Portable way to check if a char* pointer is a null-terminated string

Question

I have a C function that takes in a char* pointer. One of the function's preconditions is that the pointer argument is a null-terminated string

void foo(char *str) {
    int length = strlen(str);
    // ...
}

If str isn't a pointer to a null-terminated string, then strlen crashes. Is there a portable way to ensure that a char* pointer really does point to a null-terminated string?

I was thinking about using VirtualQuery to find lowest address after str that's not readable, and if we haven't seen a null-terminator between the beginning of str and that address, then str doesn't point to a null-terminated string.

Answer 1

The best you can do is put an upper bounds on the size of the string with the strn functions. So if you are writing a library call and don't trust the caller, document your call noting that strings cannot be above a specific reasonable size and check:

#define MAXNAME 32

if (strnlen(sketchyName,MAXNAME)==MAXNAME) return ERROR;

Answer 2

The other answers are correct, but here's another way of thinking about it.

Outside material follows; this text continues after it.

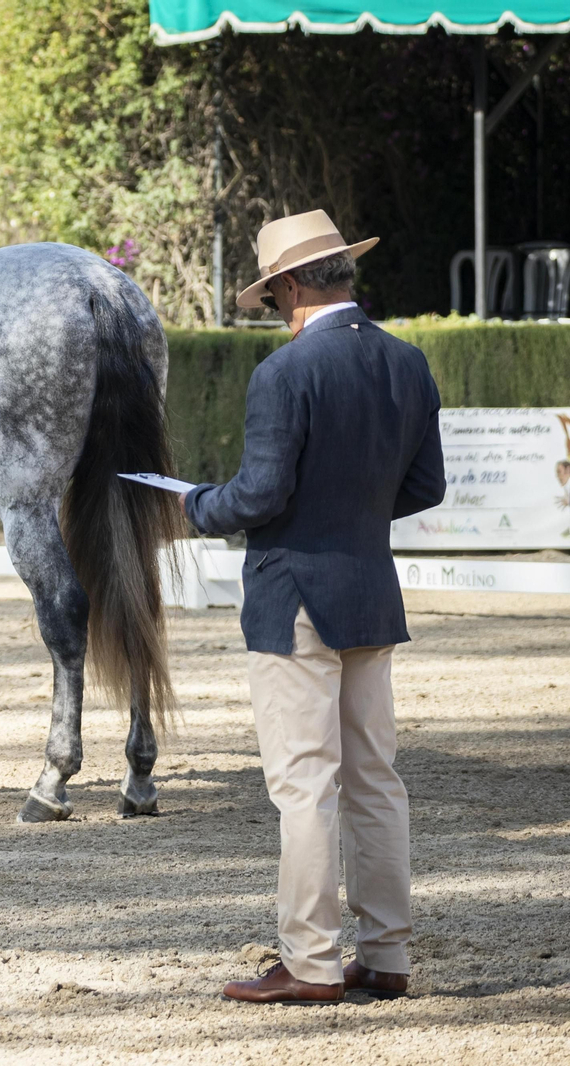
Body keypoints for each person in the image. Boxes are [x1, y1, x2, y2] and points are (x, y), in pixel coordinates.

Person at [182, 210, 446, 1004]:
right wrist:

If the pointer points to a buffer of n chars, none of which are '\0', then as soon as you try to examine the n + 1 character, you're in the realm of undefined behavior. So, to scan to see if there's a '\0', it's not enough to know some upper bound of where the end of the buffer is, you have to know exactly where the end of the buffer is.

C doesn't give you a way to know that, other than to require that the caller provide it to you. VirtualQuery (assuming it were portable) is not enough because there may be other objects immediately after the buffer in memory. While it might appear to work on many implementations, the fact that you're relying on undefined behavior means that it's necessarily non-portable.

Answer 3

No, there is no portable way to do that. A null-terminated string can be arbitrarily long (up to SIZE_MAX bytes) -- and so can a char array that isn't null-terminated. A function that takes a char* argument has no way of knowing how big a chunk of valid memory it points to, if any. A check would have to traverse memory until it finds a null character, which means that if there is no null character in array, it will go past the end of it, causing undefined behavior.

That's why the standard C library functions that take string pointers as arguments have undefined behavior of the argument doesn't point to a string. (Checking for a NULL pointer would be easy enough, but that would catch only one error case at the cost of slower execution for valid arguments.)

EDIT : Responding to your question's title:

Portable way to check if a char* pointer is a null-terminated string

a pointer cannot be a string. It may or may not be a pointer to a string.

Answer 4

As others have pointed out, there is no portable way to do this. The reason is that it isn't useful.

Normal semantics are to check for NULL only, and assume if a non-NULL is passed, it's valid. After all, there's likely to be a NULL somewhere after your pointer. The only other possibility is that you run into unmapped memory. It's more likely however that even with a bogus pointer, you find a NULL. That means a bogus 2000 character string will still get past the check.

Answer 5

To prove null termination of a string, you don't just have to prove that a null char exists, you have to prove that it exists at exactly the right spot (no later, but also no earlier). To do that you need to know the intended content or at least length of the string, at which point it is very simple to do the verification...

Consider e.g. a device w/o virtual memory: That means you can iterate over the whole address space without triggering any kind of interrupts.

If your stack is at a higher address than the heap and your compiler puts a copy of '\0' on the stack (instead of only keeping it in a register or using it as an immediate value), you are suddenly guaranteed that any string on the heap will be weakly zero-terminated in the sense that you will always be able to consider the '\0' that your verification code put on the stack as the zero-terminator.